───── QUOTED PASSAGE
I have not been convinced by Hazony’s argumentation. Besides the real meaning of ‘Judenstaat’ which despite all his (Hazony’s) attempts to show to the contrary, Judenstaat means the ‘State of the Jews’. Herzl could have easily decided to adopt the expression ‘Der jüdische Staat’. The argument according to which Herzl accepted the translation ‘The Jewish State’ is self-destructive since it bears its own contra-argument: we must remember in the original language, the choice was clearly open. Herzl made that choice. The main reason for the ‘wrong’ translation (according to my view) into French and English—and its acceptance by Herzl—is mainly the aesthetics of language. One could assume that Herzl did not foresee all the implications of the choice. But nowadays no hesitation is possible. The choice between the two terms is of the utmost importance. Yet in both languages (French and English), the ‘wrong’ translation is better in terms of aesthetics. In English, for instance, it is not easy to write ‘The State of the Jews’ or even ‘The Jews’ State’. The same applies to French. The new translation I proposed in 1989 is certainly not as good as the classical one, from the aesthetic point of view. Traduttore, traditore, as the Italians say. As a matter of fact, the best translation would be ‘A State for the Jews’ or in French ‘Un Etat pour les Juifs’, even though it is somehow far from the original and appears as interpretative. That was the reason I did not adopt it in 1989.
Contesting my approach, Hazony argues that I have brought no new evidence relating to the true meaning of the title, besides the well-known passage in the book where Herzl attacks theocracy. One could add also the remarks regarding the impossibility of adopting the Hebrew language. In other words, for Herzl the state to be was a state for the Jews, but, for instance, he did not consider the possibility of introducing a ‘Jewish’ language for that country. Moreover, I have argued and maintained that the entire essay rejects any orthodox religious approach, though Herzl did not reject the importance of the Jewish religion per se. His approach was mainly national, i.e. in terms of a nation state. Herzl did not really care. He did not imagine what the real cultural identity of such a nation state could be.
──────────
───── DATA RECORDS
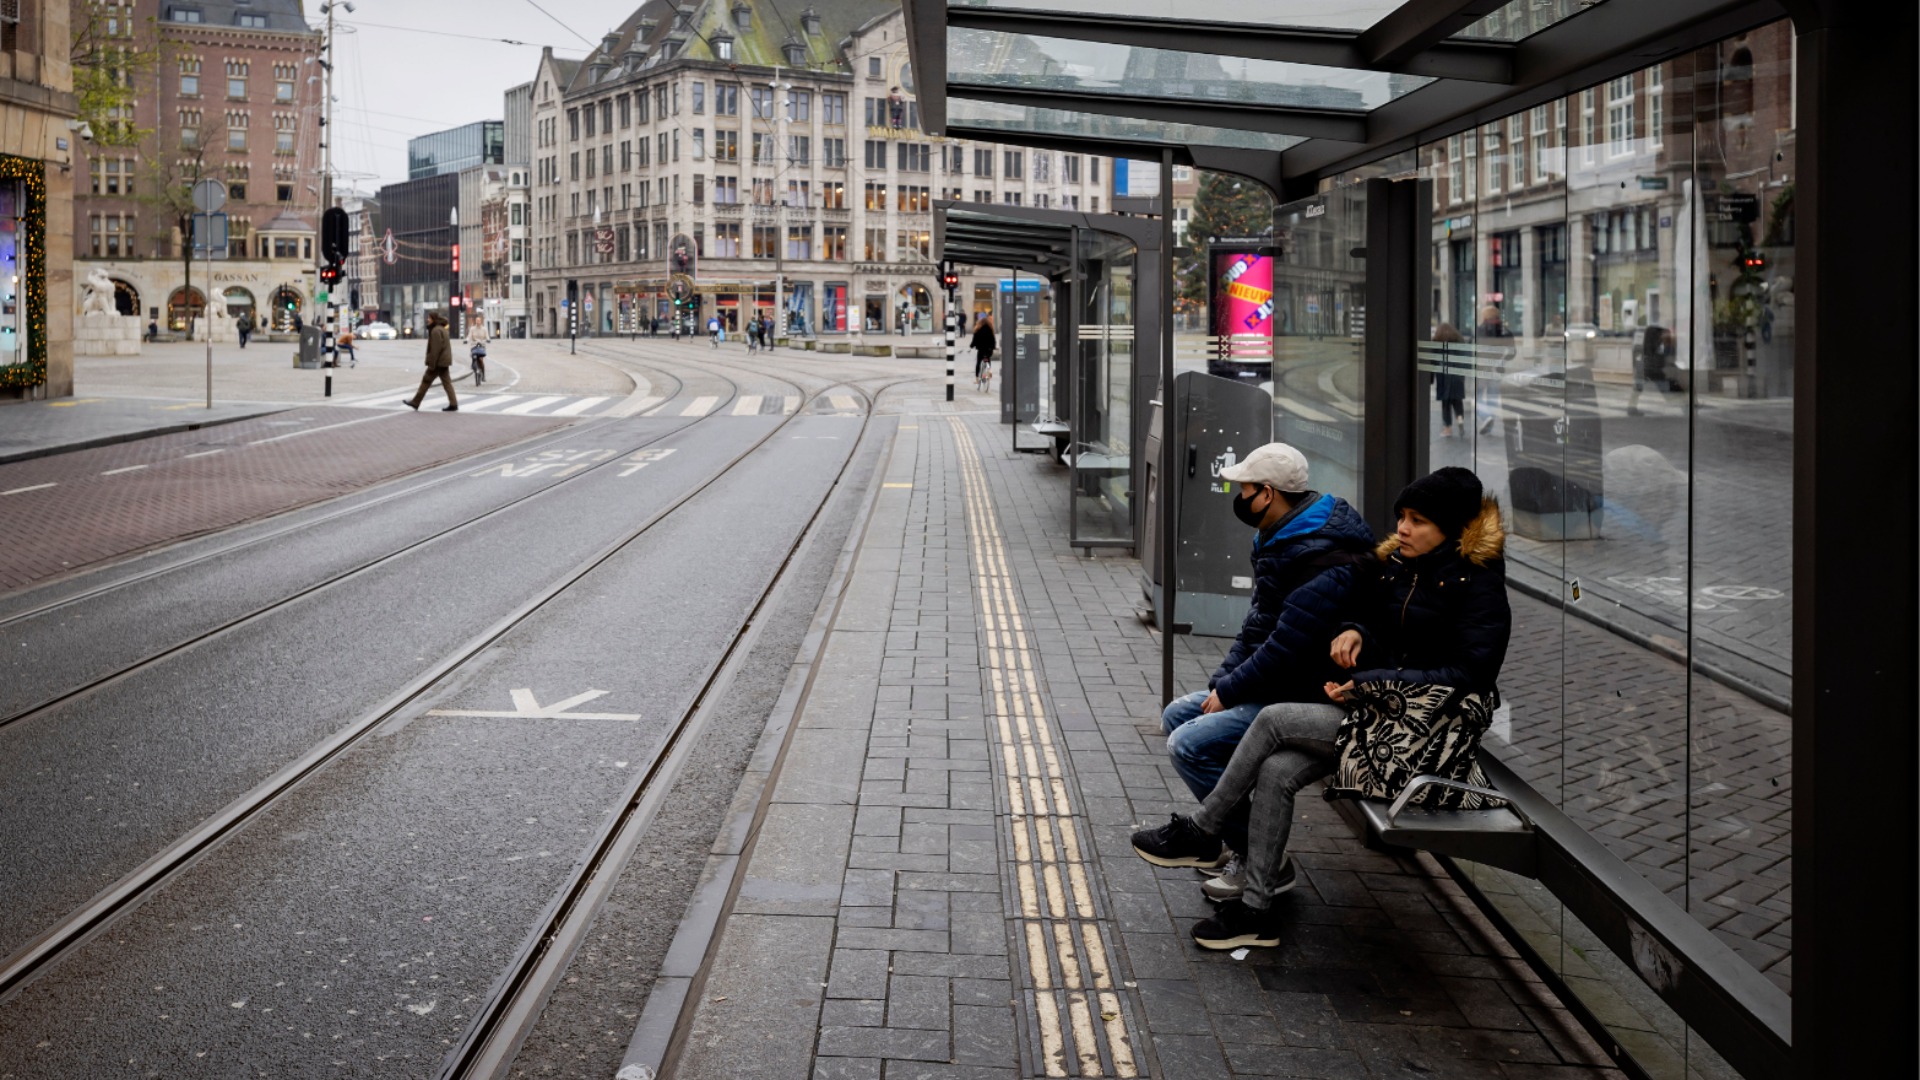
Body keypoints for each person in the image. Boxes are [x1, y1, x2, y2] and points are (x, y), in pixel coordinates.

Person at [1132, 466, 1511, 950]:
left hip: (1422, 738)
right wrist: (1355, 629)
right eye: (1402, 517)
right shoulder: (1403, 566)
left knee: (1274, 719)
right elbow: (1375, 619)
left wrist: (1368, 684)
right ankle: (1256, 911)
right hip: (1376, 717)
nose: (1403, 529)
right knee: (1277, 770)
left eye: (1418, 520)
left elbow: (1467, 677)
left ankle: (1204, 829)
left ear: (1453, 528)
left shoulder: (1478, 587)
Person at [1150, 443, 1374, 894]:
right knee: (1179, 712)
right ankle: (1227, 844)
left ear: (1267, 494)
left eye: (1244, 489)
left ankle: (1255, 853)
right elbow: (1258, 627)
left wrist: (1230, 692)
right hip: (1282, 681)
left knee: (1188, 743)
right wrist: (1222, 685)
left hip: (1306, 693)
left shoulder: (1319, 559)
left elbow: (1285, 647)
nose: (1239, 497)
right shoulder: (1280, 539)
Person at [402, 311, 458, 412]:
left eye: (429, 318)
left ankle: (415, 402)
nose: (427, 319)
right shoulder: (441, 329)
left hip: (438, 362)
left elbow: (435, 349)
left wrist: (432, 364)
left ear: (434, 319)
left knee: (426, 381)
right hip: (443, 361)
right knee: (447, 383)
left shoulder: (436, 331)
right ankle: (453, 403)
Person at [1432, 322, 1468, 438]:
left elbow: (1432, 362)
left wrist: (1430, 379)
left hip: (1443, 378)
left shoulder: (1436, 344)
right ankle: (1460, 419)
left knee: (1446, 404)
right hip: (1457, 376)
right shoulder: (1459, 341)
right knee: (1457, 402)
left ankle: (1447, 429)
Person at [970, 314, 997, 391]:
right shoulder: (990, 330)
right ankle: (989, 370)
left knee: (978, 362)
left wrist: (971, 346)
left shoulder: (978, 330)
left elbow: (974, 341)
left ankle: (977, 379)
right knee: (988, 359)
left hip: (981, 349)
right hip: (989, 350)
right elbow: (993, 340)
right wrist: (993, 347)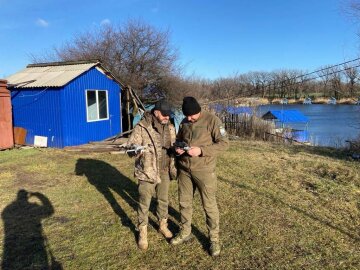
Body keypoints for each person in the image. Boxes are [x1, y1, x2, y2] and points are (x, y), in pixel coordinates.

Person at [171, 96, 229, 257]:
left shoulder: (213, 121)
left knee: (209, 205)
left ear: (198, 110)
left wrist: (201, 151)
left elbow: (224, 143)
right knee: (184, 202)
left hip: (204, 170)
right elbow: (178, 139)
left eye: (192, 116)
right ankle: (185, 231)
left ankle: (214, 239)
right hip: (184, 170)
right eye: (187, 116)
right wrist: (178, 148)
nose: (189, 119)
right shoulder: (183, 122)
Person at [127, 99, 177, 250]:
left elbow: (173, 146)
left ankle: (163, 224)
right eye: (164, 114)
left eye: (169, 114)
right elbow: (130, 147)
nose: (167, 117)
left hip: (165, 170)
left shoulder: (171, 127)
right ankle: (142, 231)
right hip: (148, 171)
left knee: (163, 200)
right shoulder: (142, 127)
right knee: (144, 202)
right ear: (156, 112)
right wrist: (135, 149)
──────────
EXERCISE DESCRIPTION | Copy the passage above about translating Herzl's title word for word, from "Contesting my approach, Hazony" to "state could be.".

WRITTEN REPLY |
Contesting my approach, Hazony argues that I have brought no new evidence relating to the true meaning of the title, besides the well-known passage in the book where Herzl attacks theocracy. One could add also the remarks regarding the impossibility of adopting the Hebrew language. In other words, for Herzl the state to be was a state for the Jews, but, for instance, he did not consider the possibility of introducing a ‘Jewish’ language for that country. Moreover, I have argued and maintained that the entire essay rejects any orthodox religious approach, though Herzl did not reject the importance of the Jewish religion per se. His approach was mainly national, i.e. in terms of a nation state. Herzl did not really care. He did not imagine what the real cultural identity of such a nation state could be.